## What is being asked
Return, without any change, the part of the data that opens with its first line and closes with the line containing "4: (145, 243)".

## Data to process
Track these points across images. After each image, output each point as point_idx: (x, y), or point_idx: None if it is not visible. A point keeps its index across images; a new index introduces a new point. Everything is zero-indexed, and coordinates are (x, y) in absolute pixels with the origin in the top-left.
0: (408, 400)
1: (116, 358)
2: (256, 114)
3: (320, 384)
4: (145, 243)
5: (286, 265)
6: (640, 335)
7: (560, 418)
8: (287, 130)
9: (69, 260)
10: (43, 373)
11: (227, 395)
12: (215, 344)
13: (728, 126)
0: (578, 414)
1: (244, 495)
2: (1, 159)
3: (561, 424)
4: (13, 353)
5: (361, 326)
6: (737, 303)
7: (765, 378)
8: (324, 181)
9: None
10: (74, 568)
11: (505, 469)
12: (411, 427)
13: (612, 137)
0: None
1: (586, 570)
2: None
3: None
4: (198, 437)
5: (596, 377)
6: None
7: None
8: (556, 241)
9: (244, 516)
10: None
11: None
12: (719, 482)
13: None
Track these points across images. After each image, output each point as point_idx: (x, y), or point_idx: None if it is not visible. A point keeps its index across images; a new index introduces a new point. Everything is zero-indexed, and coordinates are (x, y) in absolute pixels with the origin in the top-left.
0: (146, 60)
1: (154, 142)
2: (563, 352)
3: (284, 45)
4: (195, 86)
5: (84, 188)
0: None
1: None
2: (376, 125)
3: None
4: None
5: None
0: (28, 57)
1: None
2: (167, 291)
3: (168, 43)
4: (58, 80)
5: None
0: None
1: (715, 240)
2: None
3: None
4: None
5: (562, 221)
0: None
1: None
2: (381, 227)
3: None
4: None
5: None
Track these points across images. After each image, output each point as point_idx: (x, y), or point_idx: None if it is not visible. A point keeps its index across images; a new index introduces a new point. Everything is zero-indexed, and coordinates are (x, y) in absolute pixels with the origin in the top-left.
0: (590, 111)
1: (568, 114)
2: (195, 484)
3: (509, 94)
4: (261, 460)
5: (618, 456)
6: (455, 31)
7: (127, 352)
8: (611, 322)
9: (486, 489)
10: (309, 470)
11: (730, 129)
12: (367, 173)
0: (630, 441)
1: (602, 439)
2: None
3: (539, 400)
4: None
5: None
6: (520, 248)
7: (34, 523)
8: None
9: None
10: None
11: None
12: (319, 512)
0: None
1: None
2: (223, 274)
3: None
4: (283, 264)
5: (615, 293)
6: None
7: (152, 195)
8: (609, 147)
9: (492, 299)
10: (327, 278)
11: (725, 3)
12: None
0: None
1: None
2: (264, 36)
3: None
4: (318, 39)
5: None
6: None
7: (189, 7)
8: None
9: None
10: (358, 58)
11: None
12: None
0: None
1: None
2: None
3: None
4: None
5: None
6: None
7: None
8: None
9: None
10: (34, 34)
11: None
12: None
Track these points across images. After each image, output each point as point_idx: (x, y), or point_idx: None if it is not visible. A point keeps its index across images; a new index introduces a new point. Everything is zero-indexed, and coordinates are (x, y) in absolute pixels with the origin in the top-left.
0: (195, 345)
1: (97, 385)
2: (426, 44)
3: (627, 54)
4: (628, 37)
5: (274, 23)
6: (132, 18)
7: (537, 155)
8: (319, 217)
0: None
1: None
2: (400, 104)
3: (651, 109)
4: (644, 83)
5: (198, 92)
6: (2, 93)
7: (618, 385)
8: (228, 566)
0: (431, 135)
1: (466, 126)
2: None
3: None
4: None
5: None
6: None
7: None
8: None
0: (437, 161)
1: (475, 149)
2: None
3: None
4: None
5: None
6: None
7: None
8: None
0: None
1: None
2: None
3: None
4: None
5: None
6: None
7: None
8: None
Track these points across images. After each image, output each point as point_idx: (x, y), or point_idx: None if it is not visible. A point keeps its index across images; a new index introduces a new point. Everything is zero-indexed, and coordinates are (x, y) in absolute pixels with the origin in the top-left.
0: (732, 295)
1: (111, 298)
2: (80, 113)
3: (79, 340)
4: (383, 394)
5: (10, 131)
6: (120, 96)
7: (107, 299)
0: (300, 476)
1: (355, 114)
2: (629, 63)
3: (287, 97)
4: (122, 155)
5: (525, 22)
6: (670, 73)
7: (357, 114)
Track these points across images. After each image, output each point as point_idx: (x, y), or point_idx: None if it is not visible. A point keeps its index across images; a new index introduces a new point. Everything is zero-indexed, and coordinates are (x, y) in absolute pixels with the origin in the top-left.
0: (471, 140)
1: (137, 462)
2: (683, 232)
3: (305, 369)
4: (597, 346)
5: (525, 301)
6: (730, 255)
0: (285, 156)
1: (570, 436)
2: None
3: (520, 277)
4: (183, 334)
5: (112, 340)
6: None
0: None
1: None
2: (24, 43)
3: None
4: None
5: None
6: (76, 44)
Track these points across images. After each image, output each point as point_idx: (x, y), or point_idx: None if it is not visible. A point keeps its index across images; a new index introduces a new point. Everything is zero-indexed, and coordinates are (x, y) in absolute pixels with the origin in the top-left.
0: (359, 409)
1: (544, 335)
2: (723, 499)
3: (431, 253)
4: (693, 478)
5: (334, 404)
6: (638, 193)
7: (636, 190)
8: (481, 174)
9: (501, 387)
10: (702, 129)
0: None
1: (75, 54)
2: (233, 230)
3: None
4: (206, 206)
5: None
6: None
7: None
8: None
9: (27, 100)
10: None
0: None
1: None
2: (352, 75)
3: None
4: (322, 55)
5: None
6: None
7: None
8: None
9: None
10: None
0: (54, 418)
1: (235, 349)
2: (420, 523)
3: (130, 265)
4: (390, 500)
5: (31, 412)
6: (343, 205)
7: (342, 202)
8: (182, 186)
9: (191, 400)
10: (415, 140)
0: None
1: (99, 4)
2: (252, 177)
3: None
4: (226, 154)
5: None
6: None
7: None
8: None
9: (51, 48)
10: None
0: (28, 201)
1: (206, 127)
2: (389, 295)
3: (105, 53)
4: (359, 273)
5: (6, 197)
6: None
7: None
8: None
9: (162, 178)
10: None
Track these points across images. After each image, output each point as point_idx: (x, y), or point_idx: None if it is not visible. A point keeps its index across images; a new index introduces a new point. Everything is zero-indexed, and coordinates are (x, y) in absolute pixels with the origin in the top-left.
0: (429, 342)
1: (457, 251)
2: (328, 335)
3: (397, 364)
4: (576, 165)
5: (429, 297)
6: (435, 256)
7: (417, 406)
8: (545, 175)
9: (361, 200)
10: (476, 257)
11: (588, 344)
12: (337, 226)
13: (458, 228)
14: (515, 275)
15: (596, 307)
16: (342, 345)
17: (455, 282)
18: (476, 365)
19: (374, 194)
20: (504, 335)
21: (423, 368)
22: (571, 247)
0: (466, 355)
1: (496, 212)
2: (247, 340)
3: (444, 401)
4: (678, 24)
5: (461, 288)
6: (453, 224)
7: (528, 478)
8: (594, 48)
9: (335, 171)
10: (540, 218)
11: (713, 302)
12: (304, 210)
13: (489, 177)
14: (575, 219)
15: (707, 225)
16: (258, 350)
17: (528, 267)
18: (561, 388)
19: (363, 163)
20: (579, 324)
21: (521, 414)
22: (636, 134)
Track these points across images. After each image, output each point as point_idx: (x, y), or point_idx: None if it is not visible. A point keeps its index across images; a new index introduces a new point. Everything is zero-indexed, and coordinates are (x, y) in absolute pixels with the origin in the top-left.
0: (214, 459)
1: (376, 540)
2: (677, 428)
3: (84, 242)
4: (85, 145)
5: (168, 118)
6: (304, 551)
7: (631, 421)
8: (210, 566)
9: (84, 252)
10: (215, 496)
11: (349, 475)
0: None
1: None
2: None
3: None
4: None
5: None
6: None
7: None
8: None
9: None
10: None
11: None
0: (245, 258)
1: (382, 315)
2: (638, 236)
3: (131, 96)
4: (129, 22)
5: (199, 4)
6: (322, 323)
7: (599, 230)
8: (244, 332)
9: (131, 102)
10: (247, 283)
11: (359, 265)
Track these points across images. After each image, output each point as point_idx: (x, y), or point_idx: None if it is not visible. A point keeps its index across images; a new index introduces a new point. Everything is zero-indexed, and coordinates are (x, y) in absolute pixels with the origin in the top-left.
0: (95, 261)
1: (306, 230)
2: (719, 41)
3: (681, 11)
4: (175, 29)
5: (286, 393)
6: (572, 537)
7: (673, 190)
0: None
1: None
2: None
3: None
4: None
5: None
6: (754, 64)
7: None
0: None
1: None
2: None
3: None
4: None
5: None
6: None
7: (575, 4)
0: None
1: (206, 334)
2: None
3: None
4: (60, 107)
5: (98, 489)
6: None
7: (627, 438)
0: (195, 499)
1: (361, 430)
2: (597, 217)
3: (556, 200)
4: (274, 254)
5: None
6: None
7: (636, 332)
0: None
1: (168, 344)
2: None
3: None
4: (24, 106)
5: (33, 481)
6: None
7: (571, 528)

## Complete response
Track these points across images. After each image, output each point as point_idx: (x, y), or point_idx: None if it is not visible. A point keeps its index across images; a new index introduces a new point. Everything is zero-indexed, and coordinates are (x, y) in absolute pixels with the origin in the top-left.
0: (408, 400)
1: (116, 358)
2: (256, 114)
3: (320, 384)
4: (145, 243)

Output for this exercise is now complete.